The Hood County Sheriff’s Office arrested Kolton Krottinger, a Navy veteran and local Granbury activist, for a social media post.

According to a criminal complaint, Krottinger had posted on social media under the guise of someone else. Residents have suggested that the October 2 post—showing another local activist appearing to support then-Granbury school board candidate Monica Brown—is the one in question.

Hood County Constable John Shirley said he thought the post was a joke, and that the individual the post impersonated would never have supported Brown “because she very openly, loudly, and publicly hates her.”

Krottinger was charged on November 5 with “online impersonation” in the third degree. His lawyer, Rob Christian, said he had been arrested for “posting a meme.” In his 25 years as a district attorney and criminal defense attorney, Christian told the Dallas Express he had “never seen anyone get arrested for engaging in political speech.”

Nate Criswell, former Hood County GOP chair, believes the arrest is politically motivated. “This charge is based on a satirical post where he humorously photoshopped a political rival’s image, making it appear as though she supported Monica Brown for school board,” he wrote in a petition he started for law enforcement to drop the charges. “Importantly, no actual account was created, making the charge baseless and unfair. Additionally, other elements of the statute were not met.”
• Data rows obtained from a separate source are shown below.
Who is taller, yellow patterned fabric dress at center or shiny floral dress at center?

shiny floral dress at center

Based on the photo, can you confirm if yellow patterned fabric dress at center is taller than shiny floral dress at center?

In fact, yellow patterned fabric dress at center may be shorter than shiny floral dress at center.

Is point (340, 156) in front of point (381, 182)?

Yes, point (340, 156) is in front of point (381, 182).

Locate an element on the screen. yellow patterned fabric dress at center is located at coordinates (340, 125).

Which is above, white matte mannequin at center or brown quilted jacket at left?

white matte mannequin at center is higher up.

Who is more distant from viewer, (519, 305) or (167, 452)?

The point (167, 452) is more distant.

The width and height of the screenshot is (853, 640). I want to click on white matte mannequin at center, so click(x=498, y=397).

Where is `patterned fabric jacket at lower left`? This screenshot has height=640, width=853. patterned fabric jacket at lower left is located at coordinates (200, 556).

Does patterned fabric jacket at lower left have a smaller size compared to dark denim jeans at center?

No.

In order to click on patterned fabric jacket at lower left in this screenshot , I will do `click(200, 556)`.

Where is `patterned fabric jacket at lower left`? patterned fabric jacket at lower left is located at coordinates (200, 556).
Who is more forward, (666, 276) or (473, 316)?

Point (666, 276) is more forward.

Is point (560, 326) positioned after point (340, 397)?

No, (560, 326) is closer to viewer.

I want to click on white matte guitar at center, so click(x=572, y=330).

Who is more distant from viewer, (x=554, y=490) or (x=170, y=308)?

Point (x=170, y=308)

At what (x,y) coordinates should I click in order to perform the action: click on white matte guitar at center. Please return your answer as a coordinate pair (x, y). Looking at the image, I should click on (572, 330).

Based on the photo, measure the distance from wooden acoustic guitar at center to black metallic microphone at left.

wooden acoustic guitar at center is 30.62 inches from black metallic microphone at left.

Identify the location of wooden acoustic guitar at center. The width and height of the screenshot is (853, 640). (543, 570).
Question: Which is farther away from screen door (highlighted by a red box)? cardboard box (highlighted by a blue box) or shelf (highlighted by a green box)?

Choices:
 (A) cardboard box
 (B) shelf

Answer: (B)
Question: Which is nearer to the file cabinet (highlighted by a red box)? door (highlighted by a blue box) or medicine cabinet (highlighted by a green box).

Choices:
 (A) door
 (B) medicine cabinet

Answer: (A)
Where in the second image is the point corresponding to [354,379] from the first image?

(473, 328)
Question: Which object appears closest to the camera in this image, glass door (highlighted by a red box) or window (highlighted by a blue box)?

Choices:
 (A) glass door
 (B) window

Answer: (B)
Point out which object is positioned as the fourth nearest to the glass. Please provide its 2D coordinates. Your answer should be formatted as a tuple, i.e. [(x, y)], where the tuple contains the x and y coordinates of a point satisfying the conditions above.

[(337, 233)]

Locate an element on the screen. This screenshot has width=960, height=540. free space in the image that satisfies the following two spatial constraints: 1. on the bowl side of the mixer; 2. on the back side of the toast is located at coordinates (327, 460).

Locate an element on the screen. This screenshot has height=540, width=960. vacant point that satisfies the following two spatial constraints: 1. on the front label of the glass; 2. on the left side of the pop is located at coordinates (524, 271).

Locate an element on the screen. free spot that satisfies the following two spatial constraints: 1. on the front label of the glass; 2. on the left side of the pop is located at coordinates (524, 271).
Constable Shirley, who serves criminal and civil papers in the county’s 2nd precinct, agreed that something about the arrest seems wrong. “This kind of stuff really smells of authoritarianism.”

Texas Scorecard obtained a copy of the conditions of Krottinger’s $10,000 bond. He cannot access social media, nor can he have any contact with the other activist. Criswell said social media is where Kolton makes his livelihood and called the social media ban “egregious.”

Brandon Hall, who represents Granbury and others in District 11 on the State Board of Education, expressed alarm.